Meu pai foi militar do exército – na verdade os militares tendem a nunca deixar de sê-lo, por isso é melhor recomeçar: Meu pai é militar reformado e serviu nas forças armadas na época em que nenhum soldado ficava sentado no ônibus se tivesse algum passageiro de pé. Não sei se hoje em dia ainda é assim, se mudou, trata-se de mais uma perda para a civilização. Ocorre que o significado de servidor perdeu muito do seu sentido nos dias de hoje. Servidor é o que serve, um servidor público aí está para servir ao público, não para servir-se daquilo que é público (Ah! Se os políticos se dessem conta disso). Meu pai tinha uma senhora biblioteca, talvez a única no bairro pobre em que morávamos. E eu era assíduo freqüentador de suas prateleiras e foi daquela época que adquiri o vício da leitura. Como ele era assinante da Biblioteca do Exército Editora, me deliciei com títulos como Logística da Invasão e Os Blindados Através dos Séculos, de modo que ainda criança sabia como portar-me no caso de um combate nas ruas ou no campo. Talvez por isso, por perceber as agruras em que me meteria, não optei por tornar-me militar e dado ao pacifismo. Mas além da leitura guerreira, havia O Homem Através da Ciência de Nelson S. Mitke, Viagem à Terra do Brasil de Jean de Léry (o autor veio com Villegagnon quando este comandou a invasão francesa no Rio de Janeiro) e o livro de Guilherme Piso, História Natural e Médica das Índias Ocidentais, escrito durante as invasões holandesas a Pernambuco, quando as Índias Ocidentais, ali citadas, eram governadas por Maurício de Nassau. Neste livro ele comenta que os brasileiros (isto é, os índios) viviam desnudos e não podiam ver água que logo iam tomar banho, e eram muito sadios; já os europeus, que andavam cheios de roupas e evitavam o banho, estavam sempre com problemas de saúde. Esta leitura da minha adolescência marcou-me, bem como Casa Grande e Senzala e Sobrados e Mocambos de Gilberto Freire. Em um destes o autor assinala que os índios do Brasil começaram a apresentar problemas pulmonares na medida em que foram vestidos pelos jesuítas. Estas interessantes observações mereciam mais cuidado, pois elas apontam para o fato de que assim como a saúde da pele depende do (e evidencia o) estado do corpo, a cútis tem algum papel na saúde deste mesmo corpo.

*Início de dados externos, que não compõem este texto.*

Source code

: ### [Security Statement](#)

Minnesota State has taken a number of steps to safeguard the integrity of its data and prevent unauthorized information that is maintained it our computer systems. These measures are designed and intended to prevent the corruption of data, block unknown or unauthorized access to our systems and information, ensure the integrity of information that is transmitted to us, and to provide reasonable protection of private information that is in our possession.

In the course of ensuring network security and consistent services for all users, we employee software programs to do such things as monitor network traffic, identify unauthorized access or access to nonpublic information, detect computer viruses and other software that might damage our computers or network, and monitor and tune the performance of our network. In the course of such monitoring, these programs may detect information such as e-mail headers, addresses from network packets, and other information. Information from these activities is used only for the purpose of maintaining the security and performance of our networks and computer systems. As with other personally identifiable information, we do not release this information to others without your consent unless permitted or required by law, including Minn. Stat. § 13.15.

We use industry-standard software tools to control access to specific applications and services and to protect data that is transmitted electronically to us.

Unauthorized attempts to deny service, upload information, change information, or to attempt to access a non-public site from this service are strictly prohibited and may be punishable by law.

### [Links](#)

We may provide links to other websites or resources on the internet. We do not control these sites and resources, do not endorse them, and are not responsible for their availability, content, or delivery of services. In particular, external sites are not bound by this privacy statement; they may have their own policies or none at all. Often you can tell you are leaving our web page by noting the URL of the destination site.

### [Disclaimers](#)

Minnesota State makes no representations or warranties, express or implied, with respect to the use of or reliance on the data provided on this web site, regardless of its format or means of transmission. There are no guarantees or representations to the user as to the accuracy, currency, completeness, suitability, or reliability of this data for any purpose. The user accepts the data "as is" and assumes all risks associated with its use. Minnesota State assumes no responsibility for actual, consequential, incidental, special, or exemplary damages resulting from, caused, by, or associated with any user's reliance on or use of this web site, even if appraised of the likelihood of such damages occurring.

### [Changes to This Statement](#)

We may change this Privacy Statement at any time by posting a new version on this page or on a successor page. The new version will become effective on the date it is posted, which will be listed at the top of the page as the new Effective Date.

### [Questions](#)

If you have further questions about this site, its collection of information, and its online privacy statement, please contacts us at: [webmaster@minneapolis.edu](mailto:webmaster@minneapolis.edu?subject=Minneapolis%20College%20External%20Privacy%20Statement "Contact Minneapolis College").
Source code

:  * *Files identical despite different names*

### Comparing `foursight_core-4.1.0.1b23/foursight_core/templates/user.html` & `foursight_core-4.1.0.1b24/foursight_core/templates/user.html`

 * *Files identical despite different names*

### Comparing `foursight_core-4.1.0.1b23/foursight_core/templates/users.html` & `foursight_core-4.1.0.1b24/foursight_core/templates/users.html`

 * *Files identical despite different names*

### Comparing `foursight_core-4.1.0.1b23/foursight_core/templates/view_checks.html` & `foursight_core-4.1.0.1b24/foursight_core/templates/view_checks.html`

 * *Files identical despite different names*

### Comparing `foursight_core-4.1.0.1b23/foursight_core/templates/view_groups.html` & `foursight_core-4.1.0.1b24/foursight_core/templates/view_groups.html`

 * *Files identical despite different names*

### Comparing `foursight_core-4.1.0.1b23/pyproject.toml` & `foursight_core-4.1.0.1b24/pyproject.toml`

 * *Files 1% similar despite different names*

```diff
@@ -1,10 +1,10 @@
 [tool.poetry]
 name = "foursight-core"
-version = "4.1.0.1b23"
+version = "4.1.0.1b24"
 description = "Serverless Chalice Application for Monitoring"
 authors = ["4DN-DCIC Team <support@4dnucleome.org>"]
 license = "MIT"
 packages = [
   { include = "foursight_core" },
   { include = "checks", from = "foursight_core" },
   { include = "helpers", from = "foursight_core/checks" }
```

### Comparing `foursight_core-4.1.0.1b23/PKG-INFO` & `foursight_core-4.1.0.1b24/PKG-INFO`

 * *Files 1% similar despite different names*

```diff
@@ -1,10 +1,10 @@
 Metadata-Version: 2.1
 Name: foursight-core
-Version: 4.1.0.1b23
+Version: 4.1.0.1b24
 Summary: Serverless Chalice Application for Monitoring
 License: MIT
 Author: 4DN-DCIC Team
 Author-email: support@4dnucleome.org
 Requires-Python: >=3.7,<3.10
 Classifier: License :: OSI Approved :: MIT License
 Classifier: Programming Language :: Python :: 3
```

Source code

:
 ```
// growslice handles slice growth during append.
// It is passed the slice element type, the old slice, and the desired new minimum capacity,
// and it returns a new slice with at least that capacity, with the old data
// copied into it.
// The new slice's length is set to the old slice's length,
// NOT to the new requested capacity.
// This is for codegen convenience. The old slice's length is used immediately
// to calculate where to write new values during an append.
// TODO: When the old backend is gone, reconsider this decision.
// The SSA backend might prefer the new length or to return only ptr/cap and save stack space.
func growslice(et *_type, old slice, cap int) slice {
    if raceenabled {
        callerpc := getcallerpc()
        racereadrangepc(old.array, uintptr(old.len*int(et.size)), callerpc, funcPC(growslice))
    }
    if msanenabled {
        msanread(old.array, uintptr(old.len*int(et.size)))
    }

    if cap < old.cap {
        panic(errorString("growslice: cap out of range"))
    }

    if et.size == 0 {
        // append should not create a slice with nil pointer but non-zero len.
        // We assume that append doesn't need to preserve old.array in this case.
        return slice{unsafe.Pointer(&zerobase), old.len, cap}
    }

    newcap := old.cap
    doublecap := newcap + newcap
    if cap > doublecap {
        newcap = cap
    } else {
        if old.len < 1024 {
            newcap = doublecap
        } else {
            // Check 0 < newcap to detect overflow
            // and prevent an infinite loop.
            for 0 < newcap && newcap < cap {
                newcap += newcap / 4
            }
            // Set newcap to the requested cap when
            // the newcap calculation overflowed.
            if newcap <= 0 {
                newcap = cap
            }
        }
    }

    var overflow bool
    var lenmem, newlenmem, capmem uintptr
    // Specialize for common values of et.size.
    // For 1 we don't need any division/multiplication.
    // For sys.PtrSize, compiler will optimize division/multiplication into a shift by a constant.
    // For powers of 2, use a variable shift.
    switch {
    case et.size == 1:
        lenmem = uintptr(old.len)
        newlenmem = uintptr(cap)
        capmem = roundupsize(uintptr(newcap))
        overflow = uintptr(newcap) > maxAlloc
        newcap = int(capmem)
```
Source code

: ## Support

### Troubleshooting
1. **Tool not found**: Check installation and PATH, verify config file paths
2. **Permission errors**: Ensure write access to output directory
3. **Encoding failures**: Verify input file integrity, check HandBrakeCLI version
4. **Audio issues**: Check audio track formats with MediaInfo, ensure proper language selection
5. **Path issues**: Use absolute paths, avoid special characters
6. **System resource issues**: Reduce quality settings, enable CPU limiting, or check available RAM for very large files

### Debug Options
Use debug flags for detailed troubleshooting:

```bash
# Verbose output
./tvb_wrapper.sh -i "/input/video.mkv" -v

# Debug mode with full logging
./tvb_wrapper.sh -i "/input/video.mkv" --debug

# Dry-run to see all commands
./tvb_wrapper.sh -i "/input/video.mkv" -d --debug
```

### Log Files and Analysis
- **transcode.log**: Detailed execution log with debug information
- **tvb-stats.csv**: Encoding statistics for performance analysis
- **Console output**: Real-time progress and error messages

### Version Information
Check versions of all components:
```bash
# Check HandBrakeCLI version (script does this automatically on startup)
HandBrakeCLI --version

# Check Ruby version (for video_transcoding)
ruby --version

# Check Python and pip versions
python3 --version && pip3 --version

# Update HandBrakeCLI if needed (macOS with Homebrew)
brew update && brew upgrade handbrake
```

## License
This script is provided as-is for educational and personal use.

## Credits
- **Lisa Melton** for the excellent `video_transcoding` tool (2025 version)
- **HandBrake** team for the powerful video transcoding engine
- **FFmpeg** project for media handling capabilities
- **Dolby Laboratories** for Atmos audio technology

Outro livro nos traz mais o que pensar. É aquele em que Charles Darwin descreve a sua viagem no Beagle. Quando o navio passava pelo Estreito de Magalhães, no sul da América, na confluência entre o Atlântico e o Pacífico, ele descreve o encontro com um grupo de índios que se aproximaram do barco em que ia. Nota, penalizado, que uma mãe amamentava o seu filhinho e a neve que caía se dissolvia em contato com seus corpos nus. Não percebeu o ilustre cientista que a mãe (tampouco o filho) padecia de frio. Quando vivi no Chile, tive a oportunidade de conhecer gente que estudara aqueles mesmos índios que Darwin avistou, os Yamanas, além de outros moradores da Araucania. Contaram-me que as mães quando iam dar à luz, acocoravam-se e deixavam que seus filhos saíssem do ventre direto para as águas geladas de algum lago ou do mar. Dessa maneira, frio não era algo desacostumado para aquelas crianças. Não imagino as conseqüências psicológicas deste costume, mas que era ótimo para a circulação cutânea, lá isso era.

Aqui, no Vale do Capão, onde moro, muitas pessoas andam em mangas de camisa, mesmo no inverno. O que para mim é frio, para elas é um fresquinho agradável. É que a minha pele careceu de exposição às intempéries como uma forma de educar a circulação sangüínea nela. Pessoas que se protegem demais (e as mães fazem isso com seus filhos, por amor e falta de conhecimento) acabam se tornando friorentas. Já aquelas que tomam banho frio todos os dias, que caminham com a pele exposta, tornam-na mais vigorosa. Que ninguém saia por aí dizendo que sugiro que as mães banhem seus recém nascidos em gelo. Porém insisto em que não protejam demais seus rebentos. Isso lhes beneficiará a pele e, como inferimos dos textos citados, trará também saúde ao restante do corpo.
Recebam um abraço profundamente cutâneo.